Michael Saylor Faces His Toughest UAE Stage as Strategy Feels the Pressure

Michael Saylor returns to the UAE this week for Binance Blockchain Week and the Bitcoin MENA Conference, events where he normally commands the stage with certainty. This time, the atmosphere is different. The man who built a global identity around his unwavering commitment to Bitcoin walks into both events while the core bet of his life—and the company built around it—is under its greatest public pressure to date.
For the first time since transforming Strategy into the world’s largest Bitcoin-accumulation company, Saylor and his CEO Phong Le have acknowledged that Strategy may sell part of its Bitcoin holdings if necessary. Their comments were not abstract or theoretical. They outlined the conditions clearly: if the company’s market cap falls below the value of its Bitcoin holdings, if mNAV compresses, or if Strategy loses access to capital, selling becomes an option. Coming from Saylor, this marks a dramatic shift. The message is no longer “Bitcoin first.” It is now Strategy first, and Strategy’s stakeholders first.
This admission lands at a delicate moment. Strategy raised $1.44 billion through a continuous stock sale to build a cash reserve capable of covering dividends and debt-interest payments for roughly 12 to 24 months. It gives the company room to breathe, but it does not resolve the underlying fragility of the model. Strategy’s market cap has dropped below the value of the 650,000 BTC it holds—an inversion that challenges the premium investors once paid for Saylor’s narrative. The company’s updated guidance, which now forecasts anything from a multibillion-dollar loss to a modest profit, reflects the sensitivity of its structure to Bitcoin’s price swings.
Bitcoin itself has slipped more than thirty percent from its peak earlier this year. As the market softened, Strategy’s model began to show its limits. The company does not generate meaningful operating income. Its ability to grow depends almost entirely on issuing new shares or convertible instruments and using the proceeds to buy more Bitcoin. This cycle worked in a world of cheap money and high appetite for risk. It no longer works as easily in a market defined by rising costs, cautious investors, and growing scrutiny of Bitcoin-linked balance sheets.
The most serious challenge now lies in the possibility that Strategy could be removed from major MSCI indexes (MSTR missed S&P 500 two months back) . If that happens, billions of dollars in passive outflows could be triggered automatically. Such an event would create pressure on Strategy’s stock price, weaken its access to capital, and deepen the risk that the company could eventually be forced to liquidate part of its Bitcoin holdings. Saylor once argued that Bitcoin belonged at the center of corporate treasuries. Yet today, the presence of 650,000 BTC in a single corporate treasury raises questions about concentration risk and the systemic implications of any forced selling.
It must be said clearly: Saylor was bold. Few executives have taken a conviction position on Bitcoin with this level of scale and consistency. He pushed conversations about digital assets into boardrooms worldwide and reshaped how corporations think about alternative stores of value. But courage alone cannot override the mechanics of indices, capital markets, or debt obligations. Holding billions of dollars in Bitcoin is not enough to justify index inclusion when the company’s structure resembles a high-volatility treasury vehicle rather than a traditional operating business.

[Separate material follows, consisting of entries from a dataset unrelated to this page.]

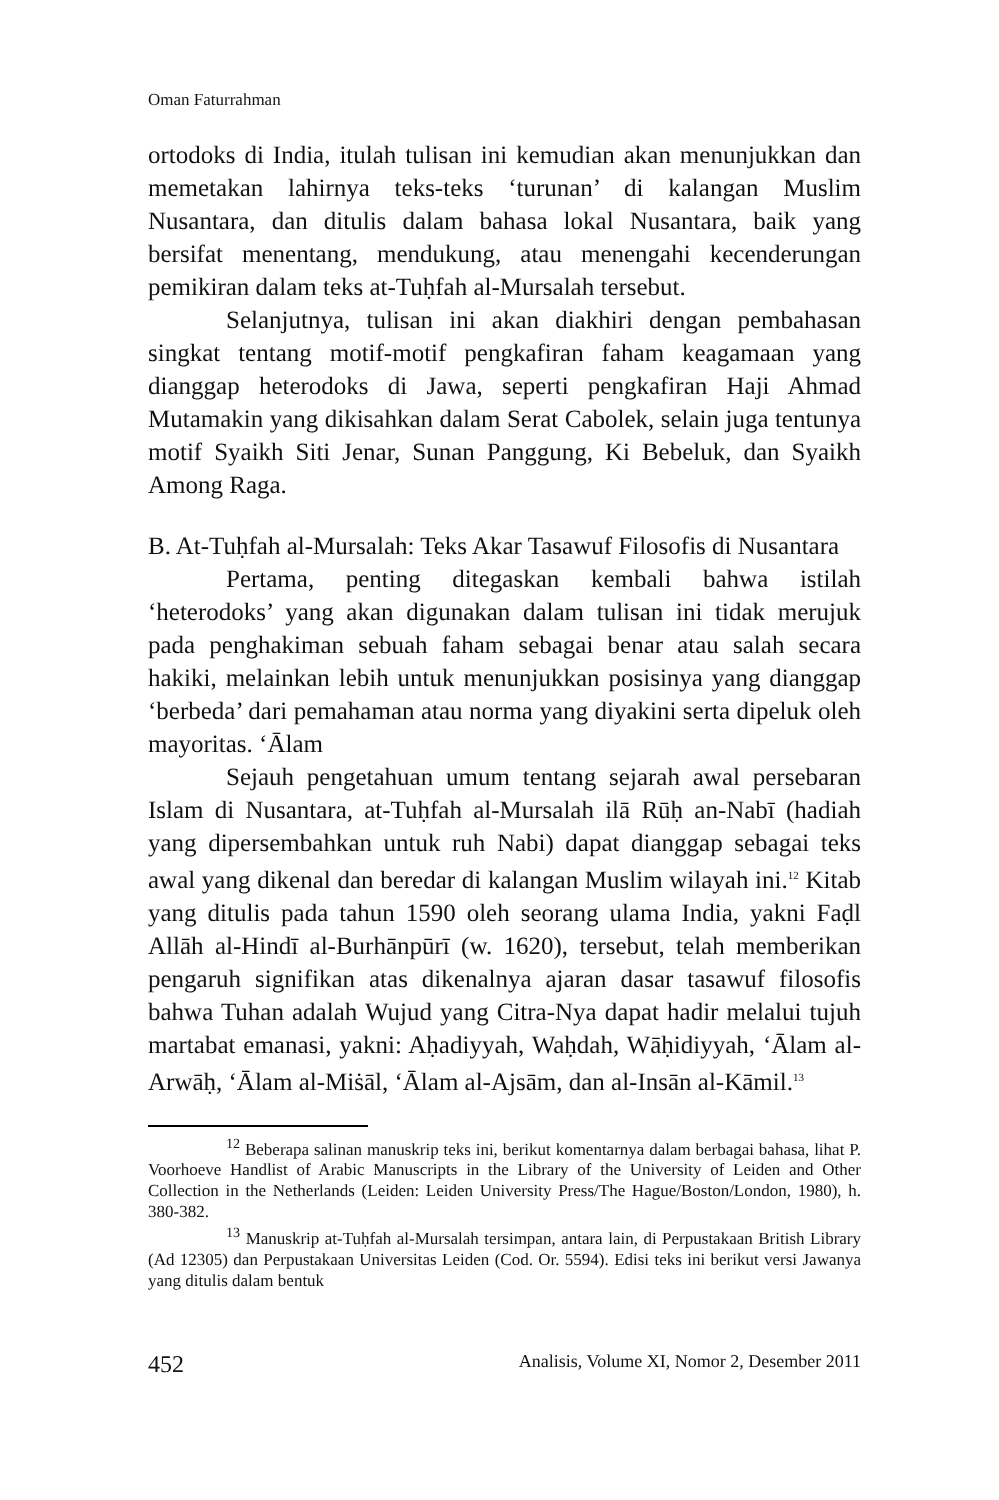Oman Faturrahman
ortodoks di India, itulah tulisan ini kemudian akan menunjukkan dan memetakan lahirnya teks-teks ‘turunan’ di kalangan Muslim Nusantara, dan ditulis dalam bahasa lokal Nusantara, baik yang bersifat menentang, mendukung, atau menengahi kecenderungan pemikiran dalam teks at-Tuḥfah al-Mursalah tersebut.
Selanjutnya, tulisan ini akan diakhiri dengan pembahasan singkat tentang motif-motif pengkafiran faham keagamaan yang dianggap heterodoks di Jawa, seperti pengkafiran Haji Ahmad Mutamakin yang dikisahkan dalam Serat Cabolek, selain juga tentunya motif Syaikh Siti Jenar, Sunan Panggung, Ki Bebeluk, dan Syaikh Among Raga.
B. At-Tuḥfah al-Mursalah: Teks Akar Tasawuf Filosofis di Nusantara
Pertama, penting ditegaskan kembali bahwa istilah ‘heterodoks’ yang akan digunakan dalam tulisan ini tidak merujuk pada penghakiman sebuah faham sebagai benar atau salah secara hakiki, melainkan lebih untuk menunjukkan posisinya yang dianggap ‘berbeda’ dari pemahaman atau norma yang diyakini serta dipeluk oleh mayoritas. ‘Ālam
Sejauh pengetahuan umum tentang sejarah awal persebaran Islam di Nusantara, at-Tuḥfah al-Mursalah ilā Rūḥ an-Nabī (hadiah yang dipersembahkan untuk ruh Nabi) dapat dianggap sebagai teks awal yang dikenal dan beredar di kalangan Muslim wilayah ini.<sup>12</sup> Kitab yang ditulis pada tahun 1590 oleh seorang ulama India, yakni Faḍl Allāh al-Hindī al-Burhānpūrī (w. 1620), tersebut, telah memberikan pengaruh signifikan atas dikenalnya ajaran dasar tasawuf filosofis bahwa Tuhan adalah Wujud yang Citra-Nya dapat hadir melalui tujuh martabat emanasi, yakni: Aḥadiyyah, Waḥdah, Wāḥidiyyah, ‘Ālam al-Arwāḥ, ‘Ālam al-Miṡāl, ‘Ālam al-Ajsām, dan al-Insān al-Kāmil.<sup>13</sup>
<sup>12</sup> Beberapa salinan manuskrip teks ini, berikut komentarnya dalam berbagai bahasa, lihat P. Voorhoeve Handlist of Arabic Manuscripts in the Library of the University of Leiden and Other Collection in the Netherlands (Leiden: Leiden University Press/The Hague/Boston/London, 1980), h. 380-382.
<sup>13</sup> Manuskrip at-Tuḥfah al-Mursalah tersimpan, antara lain, di Perpustakaan British Library (Ad 12305) dan Perpustakaan Universitas Leiden (Cod. Or. 5594). Edisi teks ini berikut versi Jawanya yang ditulis dalam bentuk
452 Analisis, Volume XI, Nomor 2, Desember 2011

If Strategy ever reaches a point where selling Bitcoin becomes unavoidable, the way it approaches that sale will matter. The industry has recently witnessed how aggressive on-chain selling, such as the large ETH movements following the Bybit hack, can pressure prices in the short term before being bought back at lower levels under the banner of “self-recovery.” These episodes may resolve losses for a single entity but generate unnecessary turbulence for the broader market. If Strategy must sell, it should do so in a way that protects market stability at a moment when confidence is already strained.
Saylor’s appearances in the UAE will still draw packed rooms. He remains one of the most influential voices in digital assets, and his presence commands attention. Yet this time, he steps onto the stage while the world quietly asks a question he has never faced before: can the Strategy model survive another downturn without reshaping the very principles he has championed for years?
And if the market continues to decline, how much longer can Strategy rely on conviction alone?